Early childhood educators may have questions about when to refer a child for an evaluation with a speech-language pathologist when speech is difficult to understand or a child struggles to communicate in the classroom. Knowing the expected developmental milestones can help, as well as preparing to speak with the parents about concerns.

According to ASHA, the American Speech Language Hearing Association, a preschool-aged child, who is three to four years old, should be combining four words to make sentences and be understood by most people in conversation. Four sentences may be used at a time to communicate a message and children often engage in conversation with 3- 4 exchanges. Grammar skills include plural forms of nouns, the use of pronouns, and asking when and how questions. Children this age should respond when their name is called, understand colors and some shapes, as well as an emerging ability to categorize vocabulary terms (animals, family members, etc.). Speech sounds often emerge in predictable patterns. Early acquired sounds include open vowels and the consonant sounds m, n, h, w, p, b, t, d, k, g,y, v and f in words by the age of four. Children should be easily understood by others. Later developing sounds, such as s, sh, ch, j, ng, th, z, l, and r sounds may not be articulated correctly until the age of five or six. Speech and language therapy is very effective when provided early and frequently, focusing on the placement of the tongue, lips, and jaw in the correct position for clear speech sounds.

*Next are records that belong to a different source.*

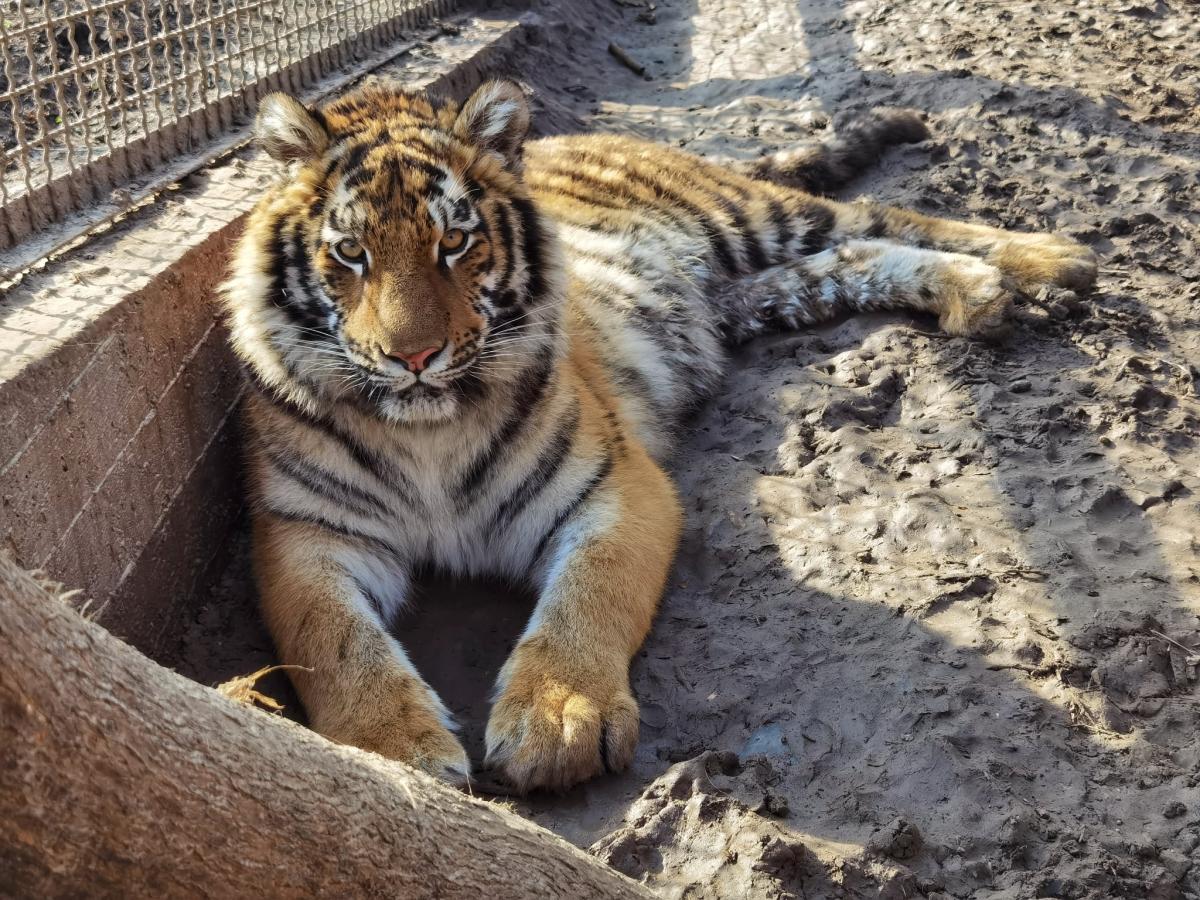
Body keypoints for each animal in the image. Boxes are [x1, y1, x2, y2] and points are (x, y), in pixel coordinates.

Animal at [223, 79, 1099, 796]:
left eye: (456, 243)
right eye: (350, 253)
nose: (413, 357)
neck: (427, 433)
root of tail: (572, 136)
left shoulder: (615, 483)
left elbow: (589, 595)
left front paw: (558, 719)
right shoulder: (302, 536)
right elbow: (334, 645)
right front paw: (393, 755)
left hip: (752, 216)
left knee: (881, 217)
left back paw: (1048, 259)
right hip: (760, 293)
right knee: (851, 256)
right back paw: (980, 294)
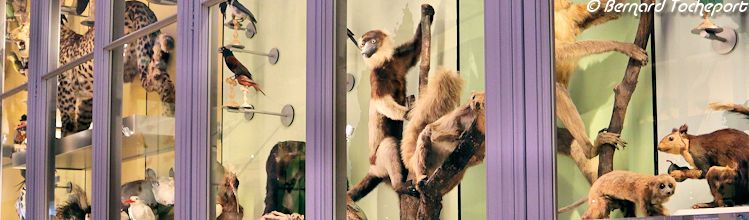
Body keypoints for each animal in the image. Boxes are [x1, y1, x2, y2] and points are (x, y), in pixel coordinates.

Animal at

Delayed milestones for speech and language can result in academic challenges, difficulty with social interactions among peers, and frustration of the child who cannot communicate effectively, possibly resulting in emotional or behavioral outbursts. Educators concerned with delayed milestones can share specific observations of these challenges made in the classroom or on the playground with parents, providing objective information with examples and the impact of unintelligible speech and/or difficulty using words to communicate. In addition, early childhood educators can advocate for a screening or evaluation by a speech and language pathologist in private practice, or with the public school district in the boundaries of the private school. Providing local resources and contact information for the school district will be helpful for the parent’s next steps.